Who are the Babas?
Who are the Babas? Sometimes stone hags and sometimes ethereal, mountain fairies. The Babas are undoubtedly female but exist on a plane that spirals parallel to the feminine shackles of motherhood, desirability, and male partnering. Yet even as they transcend gender roles, the Babas are defined by a potent brew of femininity, magic and a wealth of domestic wisdom.
The Babas are known to have bestowed the skills of farming, weaving, bread baking and herbalism onto humans, as well as offering their protection. Because of their cyclical and circular natures, the Babas also deliver taboos and consequences as the balancing counterparts to skills and protection. Wrath is also their gift. They are guardians and representatives of the inherent and dynamic equilibrium of the forces of nature.

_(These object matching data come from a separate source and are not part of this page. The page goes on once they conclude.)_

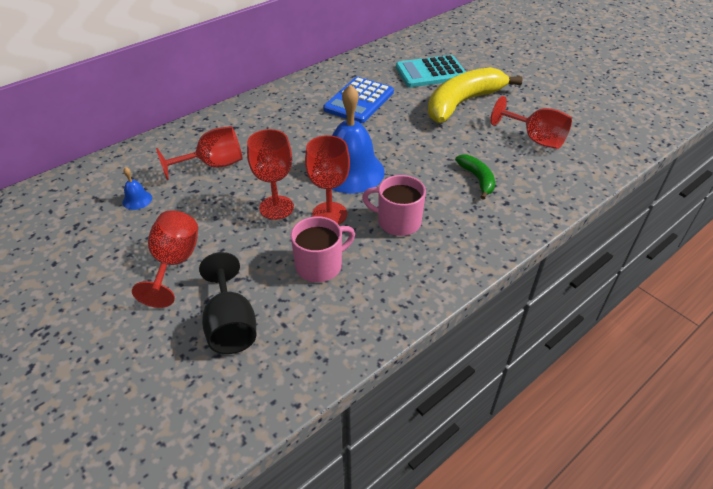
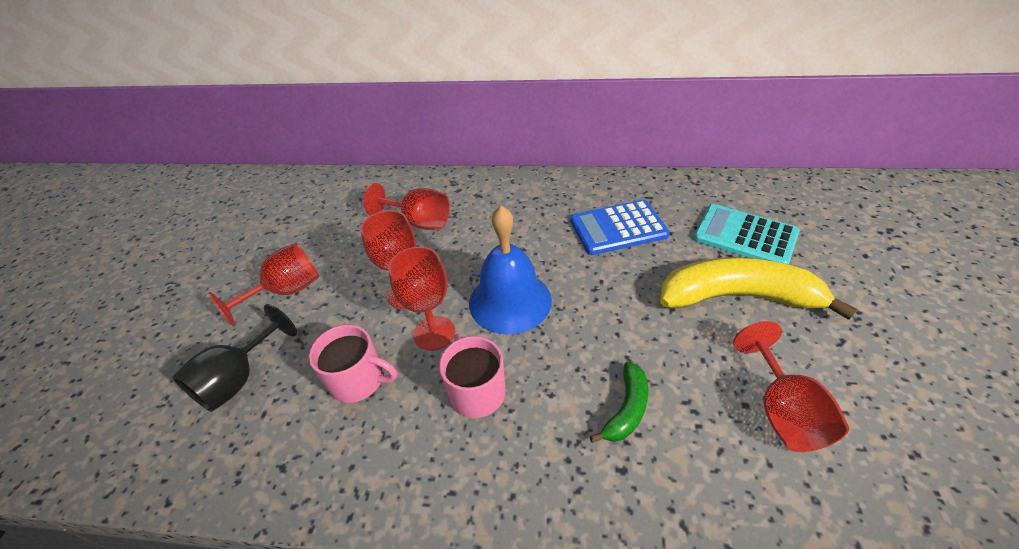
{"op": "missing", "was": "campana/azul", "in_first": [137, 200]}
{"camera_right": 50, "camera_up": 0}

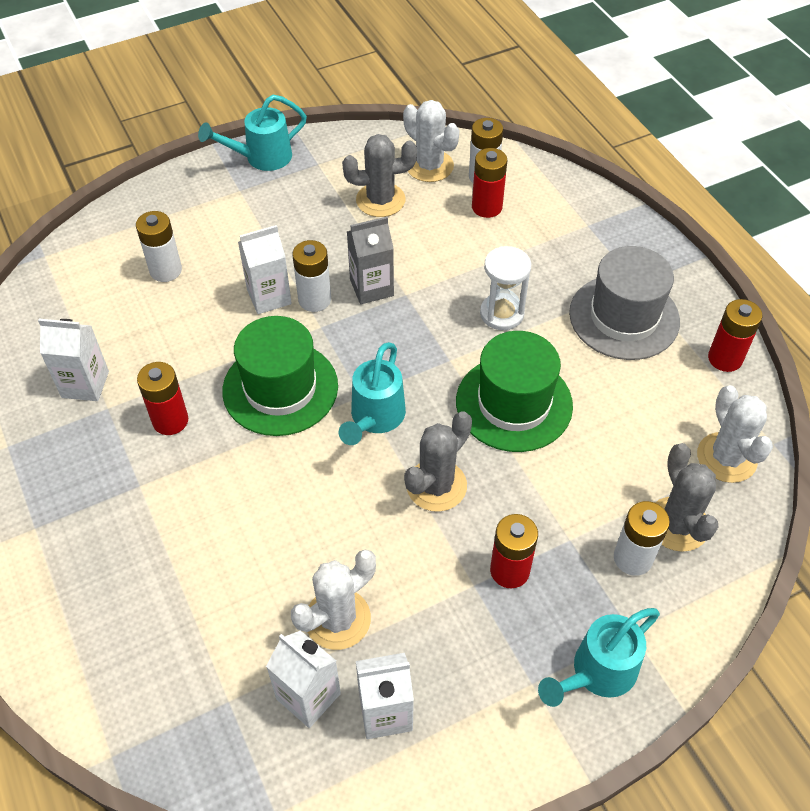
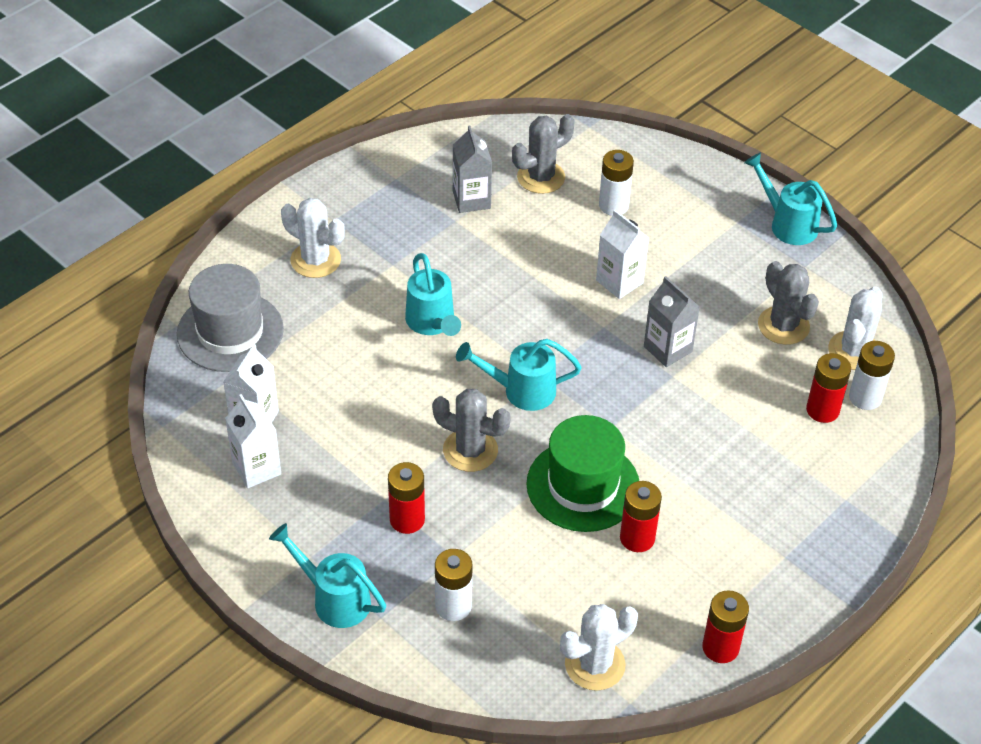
{"op": "missing", "was": "sombrero/verde", "in_first": [280, 388]}
{"op": "missing", "was": "pila/blanco", "in_first": [314, 300]}
{"op": "missing", "was": "reloj de arena/blanco", "in_first": [502, 313]}
{"op": "appeared", "now": "regadera/turquesa", "in_second": [432, 323]}
{"op": "relocated", "was": "pila/rojo", "in_first": [170, 420], "in_second": [637, 538]}
{"op": "relocated", "was": "cactus/blanco", "in_first": [337, 619], "in_second": [315, 260]}
{"op": "relocated", "was": "sombrero/gris", "in_first": [624, 317], "in_second": [230, 332]}
{"op": "relocated", "was": "cactus/gris", "in_first": [677, 524], "in_second": [541, 177]}
{"op": "colour", "was": "cartón de leche/blanco", "now": "cartón de leche/gris", "in_first": [85, 384], "in_second": [471, 200]}
{"camera_right": 70, "camera_up": -5}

The Babas stir me, slap me, inspire me, teach me, and guide me to generate and occupy new cells, proliferating at my edges, that grow into the wide open wonder of the ‘what is possible?' realm. The Baba’s teach me about the liminal. It is in the liminal that I find the space to develop adjacent cellular and synaptic matrices. Here I play by, and break the rules of my life.
I see the Babas in my dreams, and in my nightmares; they incubate and ripen in my unconscious. From art, to potions, to writing, I create to give them form.

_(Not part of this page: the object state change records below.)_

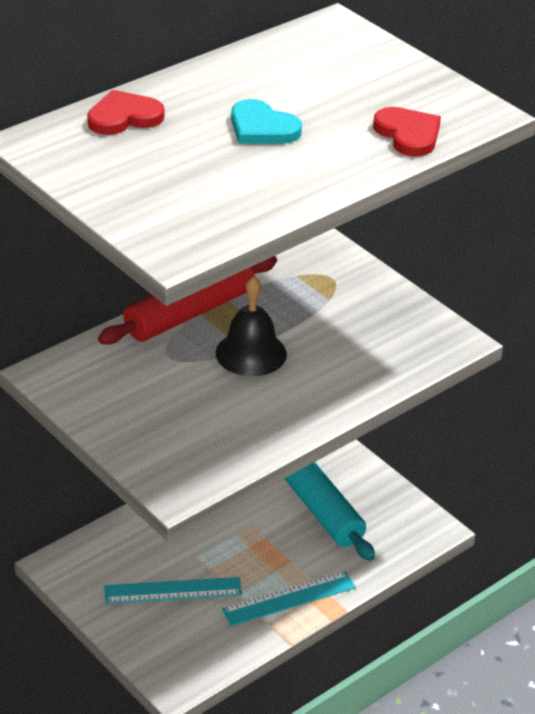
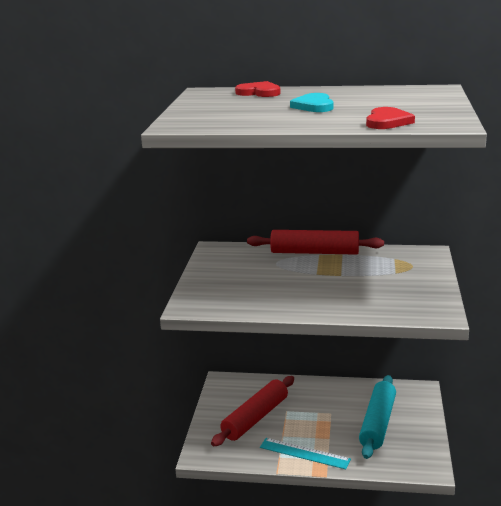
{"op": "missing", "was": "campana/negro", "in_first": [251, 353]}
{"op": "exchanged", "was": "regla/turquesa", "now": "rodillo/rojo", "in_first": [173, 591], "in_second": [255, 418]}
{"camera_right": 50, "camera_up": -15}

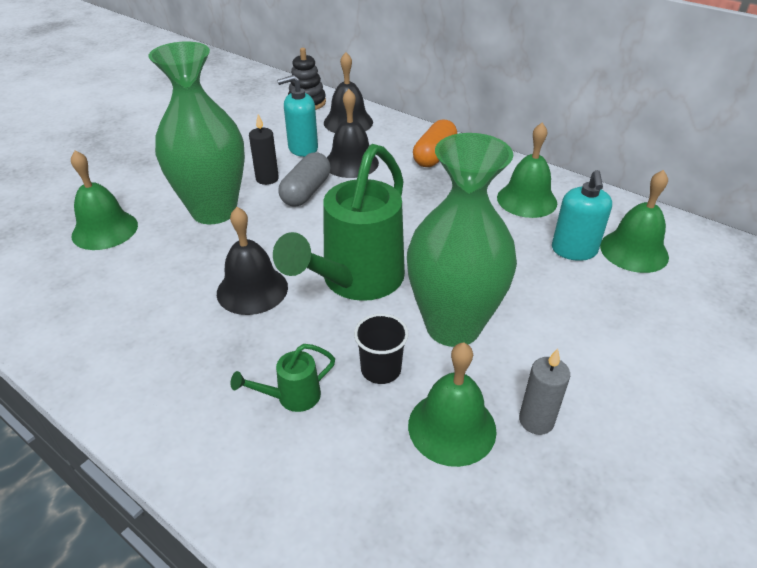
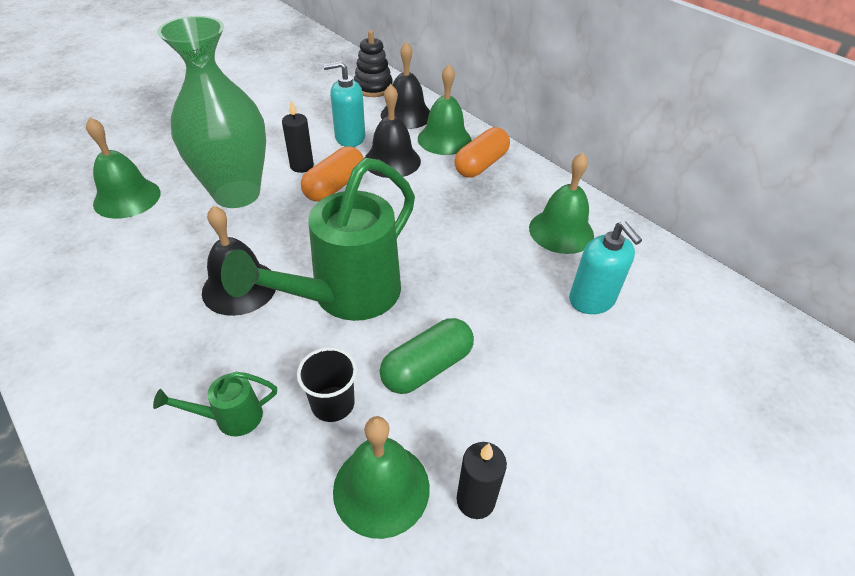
{"op": "relocated", "was": "campana/verde", "in_first": [634, 251], "in_second": [444, 139]}
{"op": "exchanged", "was": "florero/verde", "now": "cápsula/verde", "in_first": [453, 326], "in_second": [427, 367]}
{"op": "colour", "was": "cápsula/gris", "now": "cápsula/naranja", "in_first": [306, 192], "in_second": [335, 186]}
{"op": "colour", "was": "vela/gris", "now": "vela/negro", "in_first": [536, 420], "in_second": [475, 500]}
{"op": "spun", "was": "dispensador de jabón/turquesa", "in_first": [574, 250], "in_second": [592, 300], "clockwise": -45}
{"camera_right": 10, "camera_up": 5}

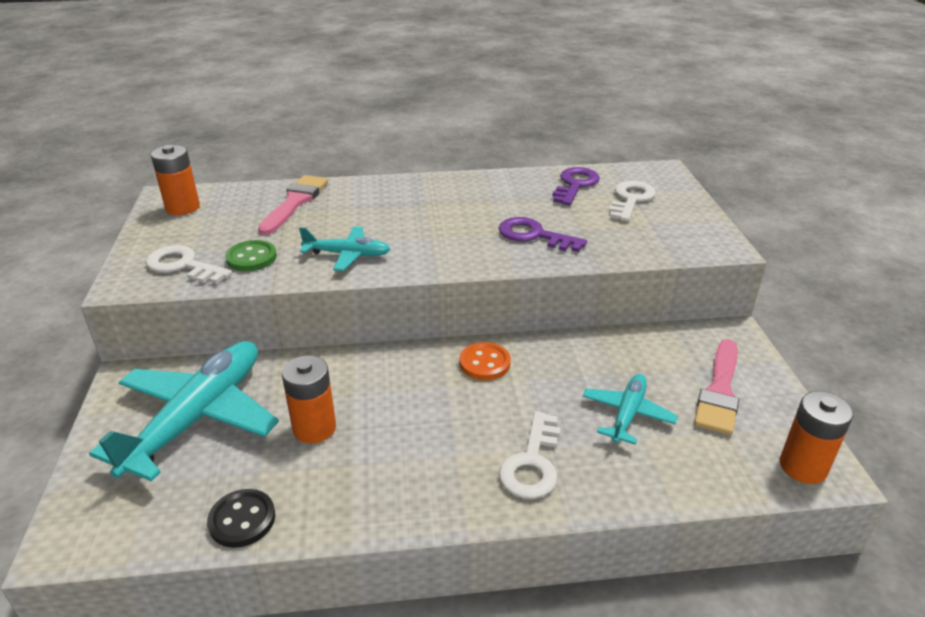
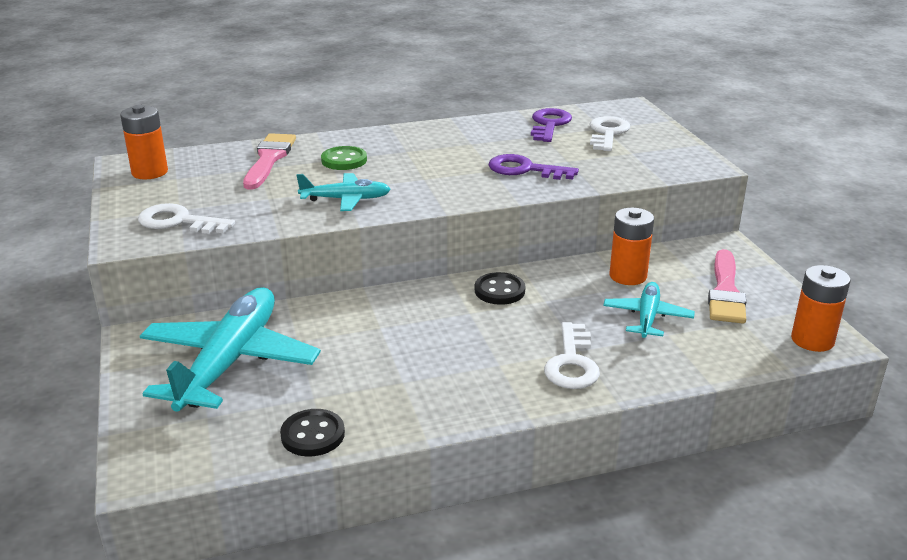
{"op": "relocated", "was": "botón/verde", "in_first": [251, 258], "in_second": [344, 160]}
{"op": "relocated", "was": "pila/naranja", "in_first": [314, 428], "in_second": [628, 276]}
{"op": "colour", "was": "botón/naranja", "now": "botón/negro", "in_first": [484, 363], "in_second": [499, 291]}
{"camera_right": -10, "camera_up": -5}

The most familiar form of the Babas is the mask of the powerful Granny, the Old Witch. Yet, this mask is loosely tied, and the Babas slip out of it all the time. Sometimes, it is necessary for her to take on new forms, to be dazzling, or downright terrifying, meek or murderous.
When I unselfconsciously embrace the power of my body, when I make medicine, when I piss outside, when I compost, when I feel the mushrooms come on, when I split my sides with laughter, when I’m furious, I feel the Babas.